▶ **WORK INSTRUCTION**
Print the lines below exactly as written, with none missing.

▶ **MATERIAL TO PROCESS**
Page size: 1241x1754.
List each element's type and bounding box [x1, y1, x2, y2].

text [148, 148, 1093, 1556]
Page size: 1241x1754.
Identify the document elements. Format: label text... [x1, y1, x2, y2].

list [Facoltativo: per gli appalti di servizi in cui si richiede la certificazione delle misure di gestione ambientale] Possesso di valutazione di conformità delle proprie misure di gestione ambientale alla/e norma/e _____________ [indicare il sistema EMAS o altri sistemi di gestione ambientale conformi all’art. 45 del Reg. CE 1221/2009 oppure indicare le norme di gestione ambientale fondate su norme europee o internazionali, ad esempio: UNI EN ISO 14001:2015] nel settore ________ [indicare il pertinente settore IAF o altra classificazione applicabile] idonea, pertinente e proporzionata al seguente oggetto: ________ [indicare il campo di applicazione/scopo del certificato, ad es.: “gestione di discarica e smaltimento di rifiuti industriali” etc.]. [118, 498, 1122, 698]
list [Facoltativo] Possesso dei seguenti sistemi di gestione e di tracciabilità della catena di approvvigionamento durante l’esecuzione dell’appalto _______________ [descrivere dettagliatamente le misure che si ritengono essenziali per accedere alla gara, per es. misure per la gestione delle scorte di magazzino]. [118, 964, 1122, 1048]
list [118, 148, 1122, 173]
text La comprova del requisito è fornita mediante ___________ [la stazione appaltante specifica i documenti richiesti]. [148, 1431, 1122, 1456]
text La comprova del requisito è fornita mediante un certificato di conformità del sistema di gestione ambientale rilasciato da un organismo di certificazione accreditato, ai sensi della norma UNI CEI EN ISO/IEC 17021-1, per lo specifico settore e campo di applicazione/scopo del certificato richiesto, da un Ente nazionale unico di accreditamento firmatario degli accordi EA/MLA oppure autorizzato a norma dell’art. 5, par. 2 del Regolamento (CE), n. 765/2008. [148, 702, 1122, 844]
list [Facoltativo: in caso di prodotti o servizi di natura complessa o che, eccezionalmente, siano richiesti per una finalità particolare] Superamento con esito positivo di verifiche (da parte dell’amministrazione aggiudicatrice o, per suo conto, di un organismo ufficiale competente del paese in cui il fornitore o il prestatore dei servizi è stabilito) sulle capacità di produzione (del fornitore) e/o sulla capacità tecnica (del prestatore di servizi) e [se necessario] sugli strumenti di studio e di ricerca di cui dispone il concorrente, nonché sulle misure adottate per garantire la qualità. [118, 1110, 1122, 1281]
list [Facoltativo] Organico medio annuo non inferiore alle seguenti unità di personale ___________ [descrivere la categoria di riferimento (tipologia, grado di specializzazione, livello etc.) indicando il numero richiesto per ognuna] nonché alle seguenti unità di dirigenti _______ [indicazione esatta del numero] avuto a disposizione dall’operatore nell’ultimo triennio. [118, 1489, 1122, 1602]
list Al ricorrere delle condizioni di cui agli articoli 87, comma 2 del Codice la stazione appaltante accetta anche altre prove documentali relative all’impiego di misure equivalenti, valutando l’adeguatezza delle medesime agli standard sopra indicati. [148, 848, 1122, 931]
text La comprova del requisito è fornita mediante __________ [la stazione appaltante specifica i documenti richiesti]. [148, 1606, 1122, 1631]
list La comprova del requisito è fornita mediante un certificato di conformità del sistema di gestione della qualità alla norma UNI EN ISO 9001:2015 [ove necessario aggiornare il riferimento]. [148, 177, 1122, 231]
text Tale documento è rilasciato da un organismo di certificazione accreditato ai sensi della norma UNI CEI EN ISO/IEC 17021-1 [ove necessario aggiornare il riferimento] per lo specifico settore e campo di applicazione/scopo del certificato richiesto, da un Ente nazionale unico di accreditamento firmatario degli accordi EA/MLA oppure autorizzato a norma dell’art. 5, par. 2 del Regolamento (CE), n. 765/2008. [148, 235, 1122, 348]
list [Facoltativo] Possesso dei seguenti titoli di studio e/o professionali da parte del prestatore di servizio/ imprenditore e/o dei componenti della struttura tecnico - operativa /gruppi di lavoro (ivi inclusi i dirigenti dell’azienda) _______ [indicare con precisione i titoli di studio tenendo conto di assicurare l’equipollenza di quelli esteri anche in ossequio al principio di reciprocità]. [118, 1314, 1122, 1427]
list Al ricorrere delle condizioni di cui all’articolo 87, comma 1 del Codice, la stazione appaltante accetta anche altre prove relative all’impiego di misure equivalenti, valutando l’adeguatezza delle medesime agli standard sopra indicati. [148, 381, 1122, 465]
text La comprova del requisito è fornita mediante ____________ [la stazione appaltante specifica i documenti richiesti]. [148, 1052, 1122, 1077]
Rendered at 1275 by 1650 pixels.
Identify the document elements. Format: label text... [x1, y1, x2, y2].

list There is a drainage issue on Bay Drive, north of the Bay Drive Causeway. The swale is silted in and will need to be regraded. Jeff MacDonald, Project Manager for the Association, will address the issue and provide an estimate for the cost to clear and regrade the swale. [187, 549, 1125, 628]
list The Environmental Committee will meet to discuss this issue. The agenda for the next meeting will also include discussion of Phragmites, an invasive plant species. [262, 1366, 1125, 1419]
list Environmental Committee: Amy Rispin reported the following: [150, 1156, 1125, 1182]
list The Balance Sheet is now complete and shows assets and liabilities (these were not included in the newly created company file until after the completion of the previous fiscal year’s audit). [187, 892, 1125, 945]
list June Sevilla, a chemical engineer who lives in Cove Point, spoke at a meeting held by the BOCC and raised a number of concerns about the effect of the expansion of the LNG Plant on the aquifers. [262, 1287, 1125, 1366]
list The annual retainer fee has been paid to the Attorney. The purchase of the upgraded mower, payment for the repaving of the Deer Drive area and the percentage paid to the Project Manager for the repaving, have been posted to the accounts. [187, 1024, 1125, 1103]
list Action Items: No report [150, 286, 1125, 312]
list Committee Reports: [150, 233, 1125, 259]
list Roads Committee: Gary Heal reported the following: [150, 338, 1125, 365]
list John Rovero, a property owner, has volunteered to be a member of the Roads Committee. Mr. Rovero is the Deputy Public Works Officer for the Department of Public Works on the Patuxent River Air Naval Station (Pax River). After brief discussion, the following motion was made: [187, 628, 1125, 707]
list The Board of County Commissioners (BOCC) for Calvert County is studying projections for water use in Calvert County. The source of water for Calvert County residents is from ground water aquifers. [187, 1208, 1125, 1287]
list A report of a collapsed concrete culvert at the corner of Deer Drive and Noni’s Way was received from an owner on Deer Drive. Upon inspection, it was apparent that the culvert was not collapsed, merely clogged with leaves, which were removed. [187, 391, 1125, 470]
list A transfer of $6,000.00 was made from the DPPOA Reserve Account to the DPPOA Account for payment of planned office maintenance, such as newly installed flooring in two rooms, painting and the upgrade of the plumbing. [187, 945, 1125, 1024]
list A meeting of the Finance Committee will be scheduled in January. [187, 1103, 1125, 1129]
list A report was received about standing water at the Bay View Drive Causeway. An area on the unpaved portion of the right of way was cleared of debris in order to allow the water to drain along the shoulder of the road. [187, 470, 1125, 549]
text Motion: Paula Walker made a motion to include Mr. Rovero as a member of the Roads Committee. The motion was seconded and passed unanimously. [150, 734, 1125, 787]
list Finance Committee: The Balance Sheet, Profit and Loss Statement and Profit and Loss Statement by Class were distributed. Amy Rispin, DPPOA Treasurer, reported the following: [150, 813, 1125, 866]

▶ **ANSWER SECTION**
Page size: 1241x1754.
List each element's type and bounding box [x1, y1, x2, y2].

text [148, 148, 1093, 1556]
Page size: 1241x1754.
Identify the document elements. Format: label text... [x1, y1, x2, y2].

list [Facoltativo: per gli appalti di servizi in cui si richiede la certificazione delle misure di gestione ambientale] Possesso di valutazione di conformità delle proprie misure di gestione ambientale alla/e norma/e _____________ [indicare il sistema EMAS o altri sistemi di gestione ambientale conformi all’art. 45 del Reg. CE 1221/2009 oppure indicare le norme di gestione ambientale fondate su norme europee o internazionali, ad esempio: UNI EN ISO 14001:2015] nel settore ________ [indicare il pertinente settore IAF o altra classificazione applicabile] idonea, pertinente e proporzionata al seguente oggetto: ________ [indicare il campo di applicazione/scopo del certificato, ad es.: “gestione di discarica e smaltimento di rifiuti industriali” etc.]. [118, 498, 1122, 698]
list [Facoltativo] Possesso dei seguenti sistemi di gestione e di tracciabilità della catena di approvvigionamento durante l’esecuzione dell’appalto _______________ [descrivere dettagliatamente le misure che si ritengono essenziali per accedere alla gara, per es. misure per la gestione delle scorte di magazzino]. [118, 964, 1122, 1048]
list [118, 148, 1122, 173]
text La comprova del requisito è fornita mediante ___________ [la stazione appaltante specifica i documenti richiesti]. [148, 1431, 1122, 1456]
text La comprova del requisito è fornita mediante un certificato di conformità del sistema di gestione ambientale rilasciato da un organismo di certificazione accreditato, ai sensi della norma UNI CEI EN ISO/IEC 17021-1, per lo specifico settore e campo di applicazione/scopo del certificato richiesto, da un Ente nazionale unico di accreditamento firmatario degli accordi EA/MLA oppure autorizzato a norma dell’art. 5, par. 2 del Regolamento (CE), n. 765/2008. [148, 702, 1122, 844]
list [Facoltativo: in caso di prodotti o servizi di natura complessa o che, eccezionalmente, siano richiesti per una finalità particolare] Superamento con esito positivo di verifiche (da parte dell’amministrazione aggiudicatrice o, per suo conto, di un organismo ufficiale competente del paese in cui il fornitore o il prestatore dei servizi è stabilito) sulle capacità di produzione (del fornitore) e/o sulla capacità tecnica (del prestatore di servizi) e [se necessario] sugli strumenti di studio e di ricerca di cui dispone il concorrente, nonché sulle misure adottate per garantire la qualità. [118, 1110, 1122, 1281]
list [Facoltativo] Organico medio annuo non inferiore alle seguenti unità di personale ___________ [descrivere la categoria di riferimento (tipologia, grado di specializzazione, livello etc.) indicando il numero richiesto per ognuna] nonché alle seguenti unità di dirigenti _______ [indicazione esatta del numero] avuto a disposizione dall’operatore nell’ultimo triennio. [118, 1489, 1122, 1602]
list Al ricorrere delle condizioni di cui agli articoli 87, comma 2 del Codice la stazione appaltante accetta anche altre prove documentali relative all’impiego di misure equivalenti, valutando l’adeguatezza delle medesime agli standard sopra indicati. [148, 848, 1122, 931]
text La comprova del requisito è fornita mediante __________ [la stazione appaltante specifica i documenti richiesti]. [148, 1606, 1122, 1631]
list La comprova del requisito è fornita mediante un certificato di conformità del sistema di gestione della qualità alla norma UNI EN ISO 9001:2015 [ove necessario aggiornare il riferimento]. [148, 177, 1122, 231]
text Tale documento è rilasciato da un organismo di certificazione accreditato ai sensi della norma UNI CEI EN ISO/IEC 17021-1 [ove necessario aggiornare il riferimento] per lo specifico settore e campo di applicazione/scopo del certificato richiesto, da un Ente nazionale unico di accreditamento firmatario degli accordi EA/MLA oppure autorizzato a norma dell’art. 5, par. 2 del Regolamento (CE), n. 765/2008. [148, 235, 1122, 348]
list [Facoltativo] Possesso dei seguenti titoli di studio e/o professionali da parte del prestatore di servizio/ imprenditore e/o dei componenti della struttura tecnico - operativa /gruppi di lavoro (ivi inclusi i dirigenti dell’azienda) _______ [indicare con precisione i titoli di studio tenendo conto di assicurare l’equipollenza di quelli esteri anche in ossequio al principio di reciprocità]. [118, 1314, 1122, 1427]
list Al ricorrere delle condizioni di cui all’articolo 87, comma 1 del Codice, la stazione appaltante accetta anche altre prove relative all’impiego di misure equivalenti, valutando l’adeguatezza delle medesime agli standard sopra indicati. [148, 381, 1122, 465]
text La comprova del requisito è fornita mediante ____________ [la stazione appaltante specifica i documenti richiesti]. [148, 1052, 1122, 1077]
Rendered at 1275 by 1650 pixels.
Identify the document elements. Format: label text... [x1, y1, x2, y2].

list There is a drainage issue on Bay Drive, north of the Bay Drive Causeway. The swale is silted in and will need to be regraded. Jeff MacDonald, Project Manager for the Association, will address the issue and provide an estimate for the cost to clear and regrade the swale. [187, 549, 1125, 628]
list The Environmental Committee will meet to discuss this issue. The agenda for the next meeting will also include discussion of Phragmites, an invasive plant species. [262, 1366, 1125, 1419]
list Environmental Committee: Amy Rispin reported the following: [150, 1156, 1125, 1182]
list The Balance Sheet is now complete and shows assets and liabilities (these were not included in the newly created company file until after the completion of the previous fiscal year’s audit). [187, 892, 1125, 945]
list June Sevilla, a chemical engineer who lives in Cove Point, spoke at a meeting held by the BOCC and raised a number of concerns about the effect of the expansion of the LNG Plant on the aquifers. [262, 1287, 1125, 1366]
list The annual retainer fee has been paid to the Attorney. The purchase of the upgraded mower, payment for the repaving of the Deer Drive area and the percentage paid to the Project Manager for the repaving, have been posted to the accounts. [187, 1024, 1125, 1103]
list Action Items: No report [150, 286, 1125, 312]
list Committee Reports: [150, 233, 1125, 259]
list Roads Committee: Gary Heal reported the following: [150, 338, 1125, 365]
list John Rovero, a property owner, has volunteered to be a member of the Roads Committee. Mr. Rovero is the Deputy Public Works Officer for the Department of Public Works on the Patuxent River Air Naval Station (Pax River). After brief discussion, the following motion was made: [187, 628, 1125, 707]
list The Board of County Commissioners (BOCC) for Calvert County is studying projections for water use in Calvert County. The source of water for Calvert County residents is from ground water aquifers. [187, 1208, 1125, 1287]
list A report of a collapsed concrete culvert at the corner of Deer Drive and Noni’s Way was received from an owner on Deer Drive. Upon inspection, it was apparent that the culvert was not collapsed, merely clogged with leaves, which were removed. [187, 391, 1125, 470]
list A transfer of $6,000.00 was made from the DPPOA Reserve Account to the DPPOA Account for payment of planned office maintenance, such as newly installed flooring in two rooms, painting and the upgrade of the plumbing. [187, 945, 1125, 1024]
list A meeting of the Finance Committee will be scheduled in January. [187, 1103, 1125, 1129]
list A report was received about standing water at the Bay View Drive Causeway. An area on the unpaved portion of the right of way was cleared of debris in order to allow the water to drain along the shoulder of the road. [187, 470, 1125, 549]
text Motion: Paula Walker made a motion to include Mr. Rovero as a member of the Roads Committee. The motion was seconded and passed unanimously. [150, 734, 1125, 787]
list Finance Committee: The Balance Sheet, Profit and Loss Statement and Profit and Loss Statement by Class were distributed. Amy Rispin, DPPOA Treasurer, reported the following: [150, 813, 1125, 866]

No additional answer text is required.